What is needed:
Using the casting news below, explain why playing Jane will not be Nadia Clifford's first time on stage at the National Theatre.

Tuesday, February 21, 2017

Tuesday, February 21, 2017 10:54 am by Cristina in , , , , ,    No comments
Broadway World tells about the new cast of Sally Cookson's Jane Eyre, soon to go on tour around the UK.
Casting for Sally Cookson's energetic and imaginative new adaptation of Charlotte Brontë's masterpiece, Jane Eyre was announced today (20 February 2017), with Nadia Clifford taking the central role of Jane Eyre and Tim Delap as Rochester.
Manchester born and bred Nadia Clifford's previously appeared at the National Theatre in Alistair McDowell's sell-out production of Pomona and Tim Delap will make his NT debut as Rochester.
They are joined by Hannah Bristow (Helen Burns/Adele/St John/Grace Poole/Abbot), Matthew Churcher (Musician), Alex Heane (Musician), Melanie Marshall (Bertha Mason), Belfast born and bred Paul Mundell (Mr Brocklehurst/Pilot/Mason), Cardiff born David Ridley (musician), Evelyn Miller (Bessie/Blanche Ingram/Diana) and Lynda Rook (Mrs Reed/Mrs Fairfax). The cast is completed by Ben Cutler, Jenny Johns, Dami Olukoya, Francesca Tomlinson and Phoebe Vigor.

Listed entries:
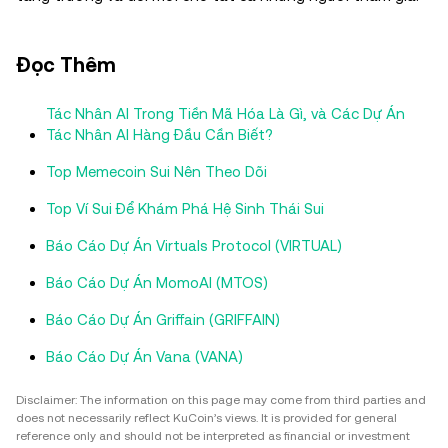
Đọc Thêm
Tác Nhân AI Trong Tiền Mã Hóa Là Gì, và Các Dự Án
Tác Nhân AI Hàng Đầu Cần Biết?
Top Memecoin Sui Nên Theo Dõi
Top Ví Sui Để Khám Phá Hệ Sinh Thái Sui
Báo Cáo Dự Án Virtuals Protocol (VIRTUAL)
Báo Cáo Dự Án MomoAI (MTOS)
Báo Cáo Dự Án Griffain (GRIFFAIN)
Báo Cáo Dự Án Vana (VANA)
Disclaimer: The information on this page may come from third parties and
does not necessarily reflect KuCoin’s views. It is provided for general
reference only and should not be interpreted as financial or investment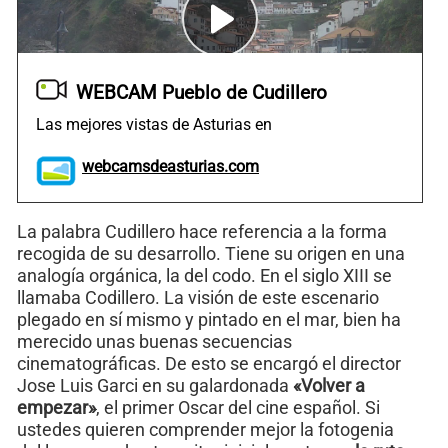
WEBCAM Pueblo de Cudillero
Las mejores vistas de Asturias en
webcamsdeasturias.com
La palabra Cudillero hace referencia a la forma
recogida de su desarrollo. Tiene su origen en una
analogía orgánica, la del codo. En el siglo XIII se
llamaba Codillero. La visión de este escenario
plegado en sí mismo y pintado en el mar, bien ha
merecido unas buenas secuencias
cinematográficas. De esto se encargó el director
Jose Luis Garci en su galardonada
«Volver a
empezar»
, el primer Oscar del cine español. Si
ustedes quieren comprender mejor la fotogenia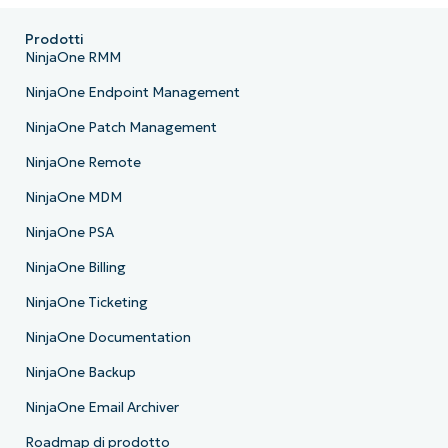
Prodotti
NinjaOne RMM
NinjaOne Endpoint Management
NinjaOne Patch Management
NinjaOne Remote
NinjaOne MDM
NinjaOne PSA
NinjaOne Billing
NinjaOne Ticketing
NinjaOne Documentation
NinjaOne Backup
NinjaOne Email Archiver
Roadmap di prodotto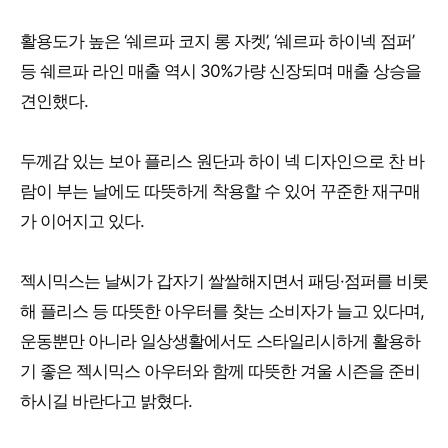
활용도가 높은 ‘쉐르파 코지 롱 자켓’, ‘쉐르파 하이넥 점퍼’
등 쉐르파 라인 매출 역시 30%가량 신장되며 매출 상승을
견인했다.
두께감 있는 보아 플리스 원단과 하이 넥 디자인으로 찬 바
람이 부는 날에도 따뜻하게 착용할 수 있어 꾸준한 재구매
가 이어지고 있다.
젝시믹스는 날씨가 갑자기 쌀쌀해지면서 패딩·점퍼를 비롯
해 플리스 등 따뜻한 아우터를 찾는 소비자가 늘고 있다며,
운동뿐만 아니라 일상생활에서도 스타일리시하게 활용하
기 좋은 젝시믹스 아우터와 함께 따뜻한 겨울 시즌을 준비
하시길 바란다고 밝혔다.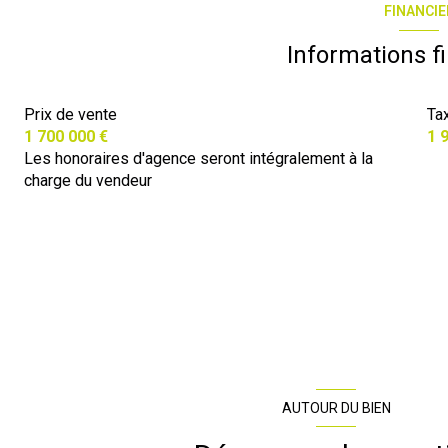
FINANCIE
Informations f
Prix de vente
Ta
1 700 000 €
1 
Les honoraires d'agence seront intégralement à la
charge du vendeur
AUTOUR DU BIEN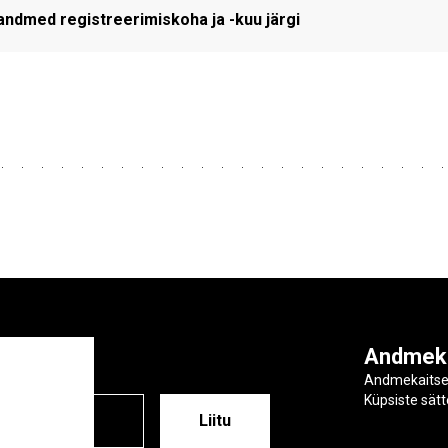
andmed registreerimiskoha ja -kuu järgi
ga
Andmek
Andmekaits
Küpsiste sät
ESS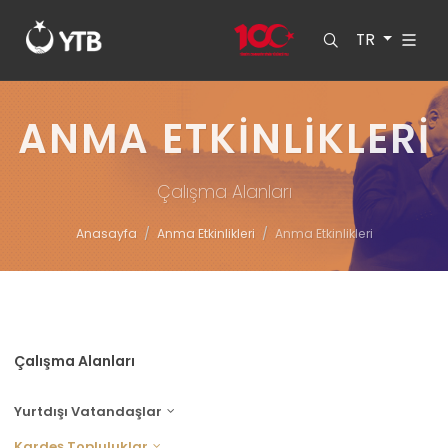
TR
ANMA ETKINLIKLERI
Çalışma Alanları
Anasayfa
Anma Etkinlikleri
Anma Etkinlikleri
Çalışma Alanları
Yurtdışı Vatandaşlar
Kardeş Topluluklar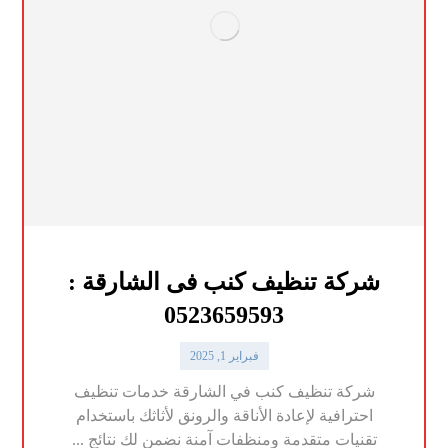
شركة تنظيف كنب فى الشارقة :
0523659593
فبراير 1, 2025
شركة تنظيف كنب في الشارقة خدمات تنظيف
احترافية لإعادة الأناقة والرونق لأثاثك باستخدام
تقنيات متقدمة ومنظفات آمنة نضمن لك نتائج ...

...

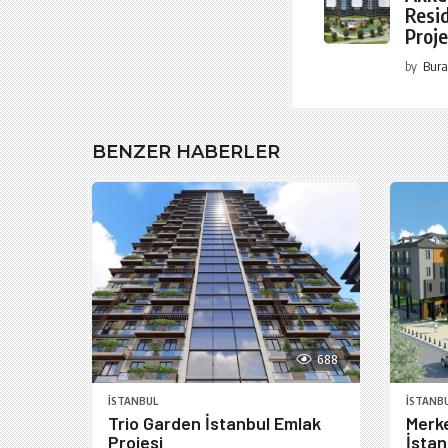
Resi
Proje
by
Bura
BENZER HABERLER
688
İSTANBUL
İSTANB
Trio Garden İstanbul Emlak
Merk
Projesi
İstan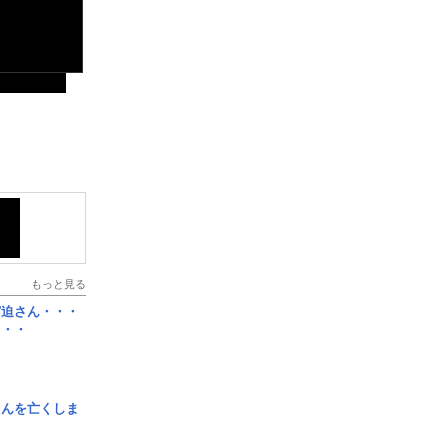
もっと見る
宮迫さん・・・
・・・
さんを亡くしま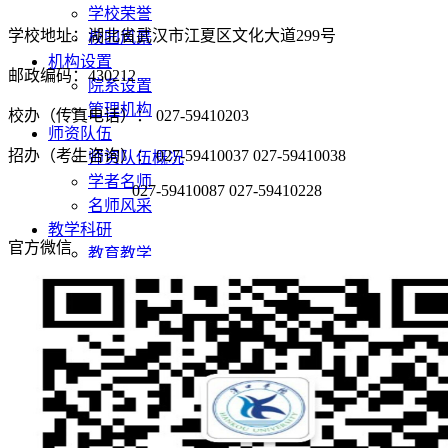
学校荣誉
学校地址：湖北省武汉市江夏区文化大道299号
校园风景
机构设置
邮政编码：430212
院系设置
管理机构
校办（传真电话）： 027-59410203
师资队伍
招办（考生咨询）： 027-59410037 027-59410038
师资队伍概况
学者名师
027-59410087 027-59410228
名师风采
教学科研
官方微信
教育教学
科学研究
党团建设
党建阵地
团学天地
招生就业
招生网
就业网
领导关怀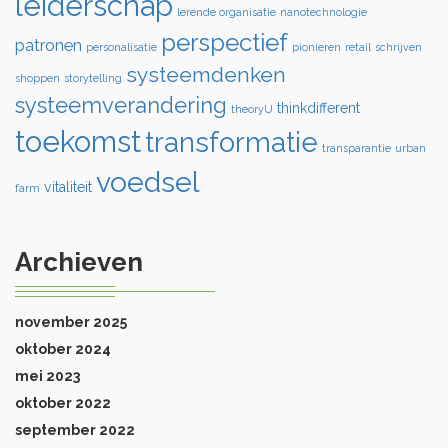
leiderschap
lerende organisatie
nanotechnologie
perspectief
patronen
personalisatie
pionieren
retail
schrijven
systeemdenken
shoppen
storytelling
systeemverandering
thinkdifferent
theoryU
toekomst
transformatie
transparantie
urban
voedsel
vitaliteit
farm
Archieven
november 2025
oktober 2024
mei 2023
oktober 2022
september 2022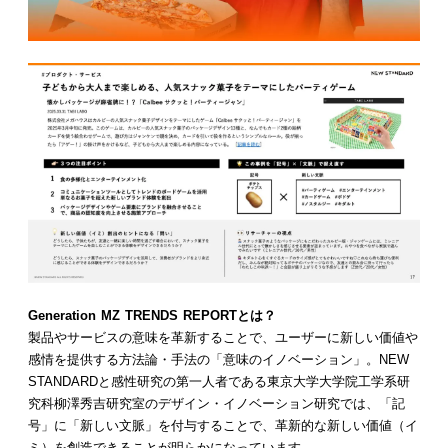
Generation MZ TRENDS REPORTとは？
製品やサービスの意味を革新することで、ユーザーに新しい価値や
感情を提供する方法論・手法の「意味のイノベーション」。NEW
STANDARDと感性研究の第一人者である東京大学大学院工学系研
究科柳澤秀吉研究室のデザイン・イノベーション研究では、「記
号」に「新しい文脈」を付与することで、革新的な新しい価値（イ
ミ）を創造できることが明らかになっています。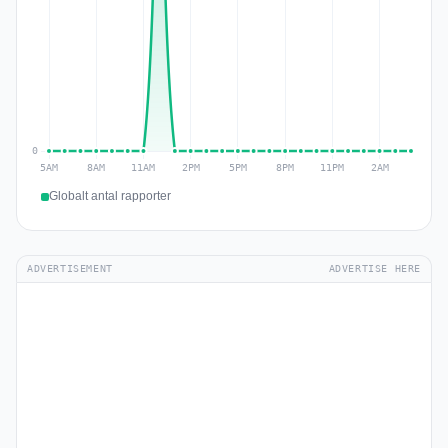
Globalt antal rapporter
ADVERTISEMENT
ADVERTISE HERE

The answer:
Nadia Clifford has already appeared at the National Theatre, in Alistair McDowell's sell-out production of Pomona. Tim Delap, by contrast, will make his National Theatre debut as Rochester.